Selecting containers

For State and Resource attack types, you can target all, any, or specific containers within a selected pod. Once you select your targets, these options will be available under Choose a Gremlin on the Attack page. Selecting Any will target a single container within each pod at runtime. If you've selected more than one target (for example, Deployment), you can select from a list of common containers across all of these targets. When you run the attack, the underlying containers within the objects selected will be impacted.

Any, all, or specific options for container attacks

Monitoring attacks in real time

You can observe your environments in real-time in Gremlin for CPU or Shutdown experiments, to quickly verify the effect of your experiments. For CPU attacks, you can see the statistics for CPU load; for Shutdown attacks, you can see machine uptime.

Monitor CPU attacks in real time

Enabling Attack Visualizations

Company Admins and Owners can turn this feature on for their company by visiting the Company Settings, clicking Settings, and toggling Attack Visualizations on. Only data relevant to the attack is collected and no data is collected when attacks are not running.
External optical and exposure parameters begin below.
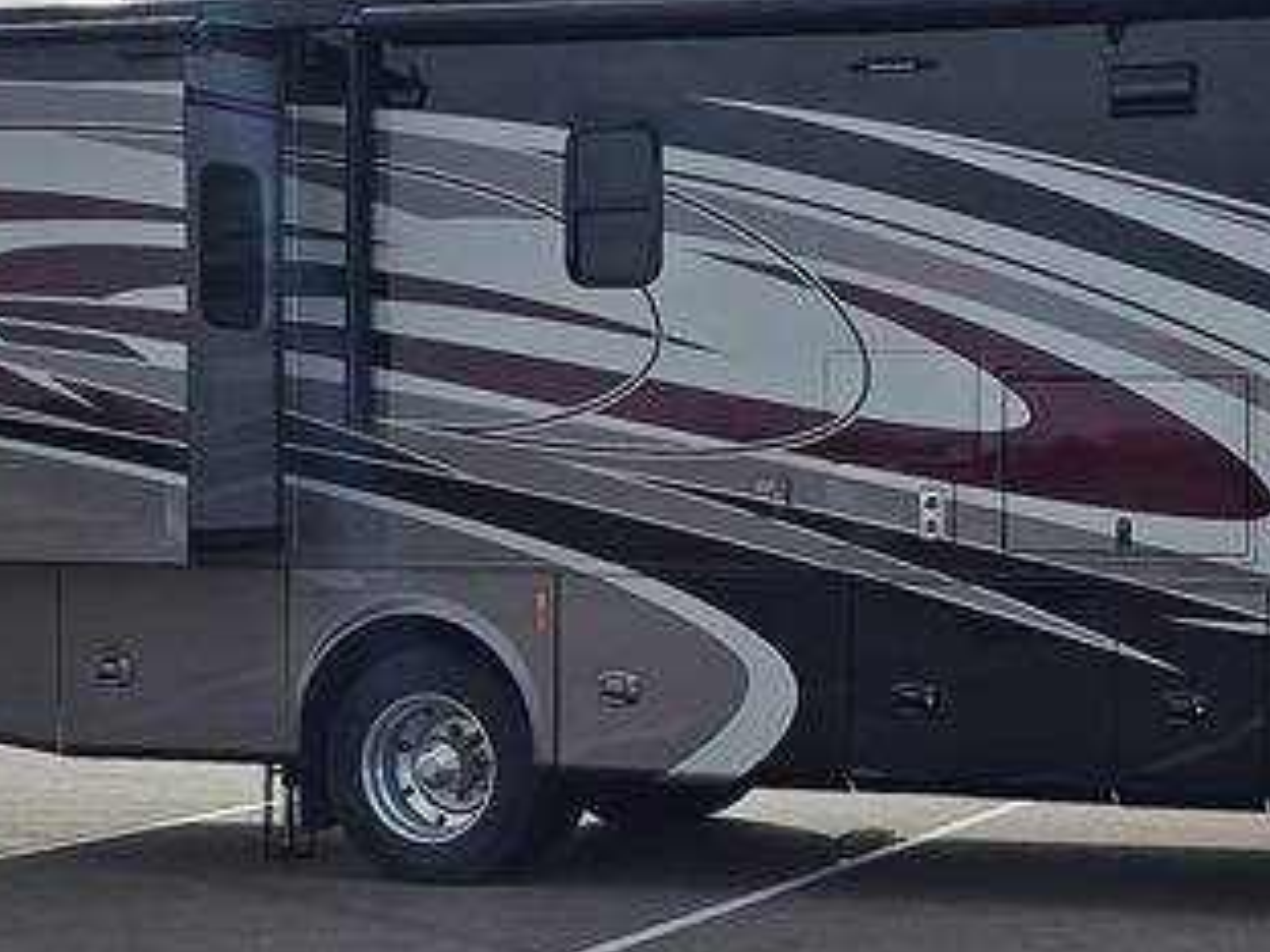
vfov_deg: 19.1
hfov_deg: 24.8
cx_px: 1071
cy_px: 533
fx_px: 2825
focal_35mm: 77
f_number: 1.8
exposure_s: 1/6406
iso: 50
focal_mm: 5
Overriding Attack Visualizations for a host

To prevent any host from sending metrics to populate attack visualization charts, add PUSH_METRICS="0" to the configuration for 'gremlind' on that host. This will override the company preference and will prevent that particular host from sending metrics.

Parameter reference

For details on parameters supplied to individual attacks, check out the links to the individual attack pages at the beginning of this page.

Multiple values

Port and address options can be used multiple times in a single command.

bash
1# Attack both DynamoDB and database.mydomain.org
2gremlin attack latency -h dynamodb.us-west-1.amazonaws.com -h database.mydomain.org

Alternatively, a , can also be used to specify multiple values.

bash
1gremlin attack latency -p 8080,443

Exclude rules

A ^ can be used before a port or address to exclude that argument from the set of impacted network targets.

bash
1# Slow down all ports except DNS port
2gremlin attack latency -p ^53

This can be particularly useful for excluding a specific IP from a range that is otherwise impacted by the attack.

bash
1# Blackhole all hosts in 10.0.0.0/24 except for 10.0.0.11
2gremlin attack blackhole -i 10.0.0.0/24 -i ^10.0.0.11

Device discovery

All network attacks accept a --device argument that refers to the network interface to target. Gremlin network attacks target only one network interface at a time. When unspecified, Gremlin chooses an interface according to the following order of operations:

  • Gremlin omits all loopback devices (determined by [RFC1122]).
  • Gremlin selects the device with the lowest interface index that starts with eth, en, or for Windows Ethernet.
  • If nothing was found, Gremlin selects the device with the lowest interface index that is non-private (according to [RFC1918]).
  • If nothing was found, Gremlin selects the first device with the lowest interface index.